> Data records
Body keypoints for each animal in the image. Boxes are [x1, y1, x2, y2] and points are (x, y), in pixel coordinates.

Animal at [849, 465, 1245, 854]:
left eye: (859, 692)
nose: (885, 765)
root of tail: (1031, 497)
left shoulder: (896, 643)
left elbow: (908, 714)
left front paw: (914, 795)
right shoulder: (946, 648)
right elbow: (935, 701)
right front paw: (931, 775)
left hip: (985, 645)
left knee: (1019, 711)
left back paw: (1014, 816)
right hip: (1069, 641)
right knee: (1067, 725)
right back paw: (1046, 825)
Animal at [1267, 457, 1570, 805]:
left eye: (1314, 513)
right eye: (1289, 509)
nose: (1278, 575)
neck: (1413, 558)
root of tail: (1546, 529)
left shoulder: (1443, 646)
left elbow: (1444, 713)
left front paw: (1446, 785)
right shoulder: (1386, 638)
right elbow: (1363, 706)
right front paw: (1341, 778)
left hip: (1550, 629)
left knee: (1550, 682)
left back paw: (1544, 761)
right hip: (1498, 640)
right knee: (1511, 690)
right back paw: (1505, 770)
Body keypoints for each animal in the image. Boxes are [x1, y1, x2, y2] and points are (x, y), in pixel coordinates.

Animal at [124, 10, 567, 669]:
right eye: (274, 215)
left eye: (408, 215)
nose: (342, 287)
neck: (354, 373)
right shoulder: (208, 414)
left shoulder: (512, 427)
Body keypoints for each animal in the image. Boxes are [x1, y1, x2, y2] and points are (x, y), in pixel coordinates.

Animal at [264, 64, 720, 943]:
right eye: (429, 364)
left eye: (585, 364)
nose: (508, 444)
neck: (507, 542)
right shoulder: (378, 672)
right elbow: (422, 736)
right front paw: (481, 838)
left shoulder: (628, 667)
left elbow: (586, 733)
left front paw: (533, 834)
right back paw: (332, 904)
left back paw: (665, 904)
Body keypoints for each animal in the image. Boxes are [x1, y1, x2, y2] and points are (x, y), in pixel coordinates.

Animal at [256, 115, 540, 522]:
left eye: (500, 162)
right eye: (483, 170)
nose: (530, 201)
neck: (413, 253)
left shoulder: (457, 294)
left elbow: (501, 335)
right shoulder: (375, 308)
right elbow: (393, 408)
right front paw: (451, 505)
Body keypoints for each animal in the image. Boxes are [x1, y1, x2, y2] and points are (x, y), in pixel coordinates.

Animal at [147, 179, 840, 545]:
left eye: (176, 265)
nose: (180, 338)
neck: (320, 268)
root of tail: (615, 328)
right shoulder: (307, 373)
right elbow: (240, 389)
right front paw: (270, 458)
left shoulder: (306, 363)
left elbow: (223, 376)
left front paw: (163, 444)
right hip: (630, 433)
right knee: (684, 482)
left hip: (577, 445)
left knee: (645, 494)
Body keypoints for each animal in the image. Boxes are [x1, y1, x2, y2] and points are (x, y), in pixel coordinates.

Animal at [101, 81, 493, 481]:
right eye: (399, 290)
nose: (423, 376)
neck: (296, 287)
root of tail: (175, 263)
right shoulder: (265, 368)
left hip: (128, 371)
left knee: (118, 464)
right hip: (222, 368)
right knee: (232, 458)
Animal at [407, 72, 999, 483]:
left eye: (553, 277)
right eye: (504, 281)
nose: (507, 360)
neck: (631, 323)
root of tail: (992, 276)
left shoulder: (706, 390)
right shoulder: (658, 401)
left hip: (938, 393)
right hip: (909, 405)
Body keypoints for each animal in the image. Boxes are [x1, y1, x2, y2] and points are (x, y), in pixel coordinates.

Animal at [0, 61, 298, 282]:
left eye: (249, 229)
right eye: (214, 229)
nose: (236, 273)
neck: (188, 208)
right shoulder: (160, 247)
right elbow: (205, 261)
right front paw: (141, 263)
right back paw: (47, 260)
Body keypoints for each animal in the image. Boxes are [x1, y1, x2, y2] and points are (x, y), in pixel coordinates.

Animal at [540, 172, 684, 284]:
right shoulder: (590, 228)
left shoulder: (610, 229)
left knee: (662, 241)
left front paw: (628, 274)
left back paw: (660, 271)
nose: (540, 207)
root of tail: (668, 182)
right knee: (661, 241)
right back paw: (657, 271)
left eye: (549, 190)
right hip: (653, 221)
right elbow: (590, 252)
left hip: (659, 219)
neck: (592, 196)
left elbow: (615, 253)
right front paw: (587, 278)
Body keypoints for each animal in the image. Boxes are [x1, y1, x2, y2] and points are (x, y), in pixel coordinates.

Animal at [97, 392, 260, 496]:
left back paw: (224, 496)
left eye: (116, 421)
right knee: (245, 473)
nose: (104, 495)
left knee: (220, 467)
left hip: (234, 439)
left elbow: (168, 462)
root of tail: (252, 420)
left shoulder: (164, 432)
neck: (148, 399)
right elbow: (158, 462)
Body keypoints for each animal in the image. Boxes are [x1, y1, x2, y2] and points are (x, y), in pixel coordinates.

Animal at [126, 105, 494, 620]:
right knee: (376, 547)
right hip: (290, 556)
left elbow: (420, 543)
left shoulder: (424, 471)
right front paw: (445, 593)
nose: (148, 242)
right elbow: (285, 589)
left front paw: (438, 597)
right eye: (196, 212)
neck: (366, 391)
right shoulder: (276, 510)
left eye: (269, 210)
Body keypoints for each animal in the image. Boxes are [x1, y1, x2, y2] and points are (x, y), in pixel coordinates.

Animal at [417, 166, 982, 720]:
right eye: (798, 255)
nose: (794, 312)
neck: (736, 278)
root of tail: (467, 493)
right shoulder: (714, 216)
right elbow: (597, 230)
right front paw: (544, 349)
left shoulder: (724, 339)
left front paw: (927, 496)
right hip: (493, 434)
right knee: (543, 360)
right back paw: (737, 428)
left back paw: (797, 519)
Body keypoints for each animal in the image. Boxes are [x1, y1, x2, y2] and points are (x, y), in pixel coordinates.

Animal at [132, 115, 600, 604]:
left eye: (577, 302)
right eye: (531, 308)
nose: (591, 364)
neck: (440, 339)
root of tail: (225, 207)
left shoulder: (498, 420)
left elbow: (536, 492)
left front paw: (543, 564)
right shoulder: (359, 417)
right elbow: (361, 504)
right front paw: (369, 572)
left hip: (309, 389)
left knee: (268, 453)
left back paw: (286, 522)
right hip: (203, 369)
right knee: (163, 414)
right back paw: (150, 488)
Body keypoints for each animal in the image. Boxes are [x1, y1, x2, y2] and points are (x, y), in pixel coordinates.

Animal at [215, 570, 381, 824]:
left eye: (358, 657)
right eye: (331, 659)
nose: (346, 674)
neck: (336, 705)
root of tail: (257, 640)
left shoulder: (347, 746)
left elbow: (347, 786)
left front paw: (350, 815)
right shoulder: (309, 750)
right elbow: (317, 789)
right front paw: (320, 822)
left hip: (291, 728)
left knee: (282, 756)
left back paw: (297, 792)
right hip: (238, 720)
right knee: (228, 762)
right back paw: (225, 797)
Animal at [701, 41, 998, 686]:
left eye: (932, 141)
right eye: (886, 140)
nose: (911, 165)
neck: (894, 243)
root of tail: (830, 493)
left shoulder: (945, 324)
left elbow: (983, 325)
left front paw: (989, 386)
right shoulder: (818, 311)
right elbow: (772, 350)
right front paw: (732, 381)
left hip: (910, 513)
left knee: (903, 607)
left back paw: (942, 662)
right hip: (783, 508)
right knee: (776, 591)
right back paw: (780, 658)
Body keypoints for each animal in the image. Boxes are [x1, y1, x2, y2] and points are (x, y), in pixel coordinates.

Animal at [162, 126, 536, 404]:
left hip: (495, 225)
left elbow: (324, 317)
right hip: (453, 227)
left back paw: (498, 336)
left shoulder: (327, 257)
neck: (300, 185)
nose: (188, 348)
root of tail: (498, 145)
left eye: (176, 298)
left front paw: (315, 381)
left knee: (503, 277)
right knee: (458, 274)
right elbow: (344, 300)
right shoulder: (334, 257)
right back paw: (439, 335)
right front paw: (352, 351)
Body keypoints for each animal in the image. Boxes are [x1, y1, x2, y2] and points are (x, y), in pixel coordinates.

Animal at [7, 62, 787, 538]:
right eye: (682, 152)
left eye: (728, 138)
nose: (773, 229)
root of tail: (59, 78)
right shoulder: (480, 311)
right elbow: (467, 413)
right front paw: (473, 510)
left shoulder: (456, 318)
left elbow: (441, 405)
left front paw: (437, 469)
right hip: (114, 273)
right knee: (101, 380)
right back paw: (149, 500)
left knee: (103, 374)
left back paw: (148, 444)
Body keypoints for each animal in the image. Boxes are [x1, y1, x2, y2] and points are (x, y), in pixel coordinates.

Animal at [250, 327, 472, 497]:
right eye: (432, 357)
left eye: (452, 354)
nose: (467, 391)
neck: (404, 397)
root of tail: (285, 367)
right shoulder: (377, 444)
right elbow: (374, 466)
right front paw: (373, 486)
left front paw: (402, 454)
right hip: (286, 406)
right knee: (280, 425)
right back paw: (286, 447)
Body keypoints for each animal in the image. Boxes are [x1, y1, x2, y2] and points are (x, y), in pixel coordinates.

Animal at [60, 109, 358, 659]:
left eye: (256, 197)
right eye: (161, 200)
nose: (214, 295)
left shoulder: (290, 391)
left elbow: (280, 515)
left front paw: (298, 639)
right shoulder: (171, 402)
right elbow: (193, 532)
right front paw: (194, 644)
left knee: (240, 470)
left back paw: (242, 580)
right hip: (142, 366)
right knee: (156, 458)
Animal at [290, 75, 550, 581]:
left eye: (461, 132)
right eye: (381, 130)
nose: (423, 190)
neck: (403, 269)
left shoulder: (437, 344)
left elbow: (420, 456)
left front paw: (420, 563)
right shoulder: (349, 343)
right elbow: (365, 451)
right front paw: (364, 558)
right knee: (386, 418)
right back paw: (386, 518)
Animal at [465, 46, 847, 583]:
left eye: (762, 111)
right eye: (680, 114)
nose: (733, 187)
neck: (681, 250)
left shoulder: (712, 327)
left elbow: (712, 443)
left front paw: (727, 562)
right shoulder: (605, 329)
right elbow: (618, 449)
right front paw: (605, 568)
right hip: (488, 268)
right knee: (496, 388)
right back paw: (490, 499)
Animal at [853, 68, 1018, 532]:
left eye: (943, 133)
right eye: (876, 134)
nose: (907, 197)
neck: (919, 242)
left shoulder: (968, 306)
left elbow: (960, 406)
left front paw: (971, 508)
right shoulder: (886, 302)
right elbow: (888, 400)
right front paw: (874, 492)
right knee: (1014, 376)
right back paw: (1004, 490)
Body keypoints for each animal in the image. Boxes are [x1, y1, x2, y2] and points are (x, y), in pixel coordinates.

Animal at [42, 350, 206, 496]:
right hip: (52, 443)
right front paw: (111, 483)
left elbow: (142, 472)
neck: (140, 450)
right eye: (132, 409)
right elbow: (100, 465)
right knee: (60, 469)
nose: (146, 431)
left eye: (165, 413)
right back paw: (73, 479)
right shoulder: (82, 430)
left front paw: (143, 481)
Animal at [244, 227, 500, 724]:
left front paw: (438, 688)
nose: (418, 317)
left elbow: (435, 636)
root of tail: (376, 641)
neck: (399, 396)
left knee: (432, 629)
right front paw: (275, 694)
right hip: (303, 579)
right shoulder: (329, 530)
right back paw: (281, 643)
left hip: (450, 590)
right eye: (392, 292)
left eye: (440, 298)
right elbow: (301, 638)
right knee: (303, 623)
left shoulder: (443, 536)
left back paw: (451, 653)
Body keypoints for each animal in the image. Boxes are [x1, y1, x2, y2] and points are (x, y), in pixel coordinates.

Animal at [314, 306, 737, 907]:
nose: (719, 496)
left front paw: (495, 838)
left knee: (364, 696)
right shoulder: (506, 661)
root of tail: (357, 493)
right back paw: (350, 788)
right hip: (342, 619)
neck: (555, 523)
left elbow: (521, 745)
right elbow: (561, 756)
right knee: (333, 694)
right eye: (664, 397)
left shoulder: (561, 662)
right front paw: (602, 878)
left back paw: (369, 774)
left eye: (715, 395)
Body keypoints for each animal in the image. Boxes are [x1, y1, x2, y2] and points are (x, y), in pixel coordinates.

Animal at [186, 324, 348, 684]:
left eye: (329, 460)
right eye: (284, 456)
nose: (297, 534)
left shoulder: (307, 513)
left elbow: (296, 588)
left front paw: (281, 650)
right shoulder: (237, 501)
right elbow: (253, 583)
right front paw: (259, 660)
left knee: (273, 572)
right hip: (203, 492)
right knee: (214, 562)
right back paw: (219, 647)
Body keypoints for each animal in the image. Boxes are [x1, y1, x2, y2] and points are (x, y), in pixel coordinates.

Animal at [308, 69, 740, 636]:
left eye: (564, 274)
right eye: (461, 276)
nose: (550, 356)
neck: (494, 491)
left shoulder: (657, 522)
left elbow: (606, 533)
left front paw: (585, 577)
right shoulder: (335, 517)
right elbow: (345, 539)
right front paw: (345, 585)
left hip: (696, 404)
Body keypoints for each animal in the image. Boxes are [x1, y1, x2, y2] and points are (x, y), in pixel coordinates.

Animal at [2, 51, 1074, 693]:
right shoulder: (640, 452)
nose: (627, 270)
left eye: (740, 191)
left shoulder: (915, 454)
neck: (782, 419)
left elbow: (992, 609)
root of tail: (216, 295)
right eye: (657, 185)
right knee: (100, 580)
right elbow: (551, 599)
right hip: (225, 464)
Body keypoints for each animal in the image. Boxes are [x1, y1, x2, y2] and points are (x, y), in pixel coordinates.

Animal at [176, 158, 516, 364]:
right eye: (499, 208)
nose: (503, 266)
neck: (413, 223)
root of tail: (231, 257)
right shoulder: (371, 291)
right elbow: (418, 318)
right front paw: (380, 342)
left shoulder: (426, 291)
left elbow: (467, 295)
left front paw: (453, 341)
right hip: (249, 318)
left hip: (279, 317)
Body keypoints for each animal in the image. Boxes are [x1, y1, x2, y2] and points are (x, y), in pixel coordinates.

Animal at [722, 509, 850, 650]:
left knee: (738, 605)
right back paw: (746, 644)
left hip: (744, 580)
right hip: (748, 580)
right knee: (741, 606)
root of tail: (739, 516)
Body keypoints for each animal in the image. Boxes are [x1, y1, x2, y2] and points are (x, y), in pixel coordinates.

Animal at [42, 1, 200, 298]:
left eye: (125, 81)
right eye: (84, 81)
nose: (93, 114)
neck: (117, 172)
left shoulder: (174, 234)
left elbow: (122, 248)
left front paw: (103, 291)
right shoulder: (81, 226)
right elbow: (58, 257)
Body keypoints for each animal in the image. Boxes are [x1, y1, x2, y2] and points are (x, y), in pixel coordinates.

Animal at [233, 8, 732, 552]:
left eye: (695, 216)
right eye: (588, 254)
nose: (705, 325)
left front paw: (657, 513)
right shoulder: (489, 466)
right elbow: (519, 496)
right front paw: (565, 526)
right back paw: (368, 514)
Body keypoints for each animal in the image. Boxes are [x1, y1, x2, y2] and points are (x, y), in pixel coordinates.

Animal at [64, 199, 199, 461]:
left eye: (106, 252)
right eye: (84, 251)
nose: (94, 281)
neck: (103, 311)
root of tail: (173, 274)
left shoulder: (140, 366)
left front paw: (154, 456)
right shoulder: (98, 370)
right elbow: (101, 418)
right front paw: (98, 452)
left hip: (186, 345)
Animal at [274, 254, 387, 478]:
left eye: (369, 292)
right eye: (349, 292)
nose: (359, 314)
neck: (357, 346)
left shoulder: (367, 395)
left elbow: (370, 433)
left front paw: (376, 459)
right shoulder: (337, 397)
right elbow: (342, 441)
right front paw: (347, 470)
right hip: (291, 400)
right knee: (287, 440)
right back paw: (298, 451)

> Goal of the exercise
Using the records above, output exactly the lines from the first through the line that contains "right knee: (1067, 725)", with both of those included.

> Problem solution
Body keypoints for each animal in the image. Boxes are [x1, y1, x2, y2] and points are (x, y), in pixel coordinates.

Animal at [849, 465, 1245, 854]:
left eye: (859, 692)
nose: (885, 765)
root of tail: (1031, 497)
left shoulder: (896, 643)
left elbow: (908, 714)
left front paw: (914, 795)
right shoulder: (946, 648)
right elbow: (935, 701)
right front paw: (931, 775)
left hip: (985, 645)
left knee: (1019, 711)
left back paw: (1014, 816)
right hip: (1069, 641)
right knee: (1067, 725)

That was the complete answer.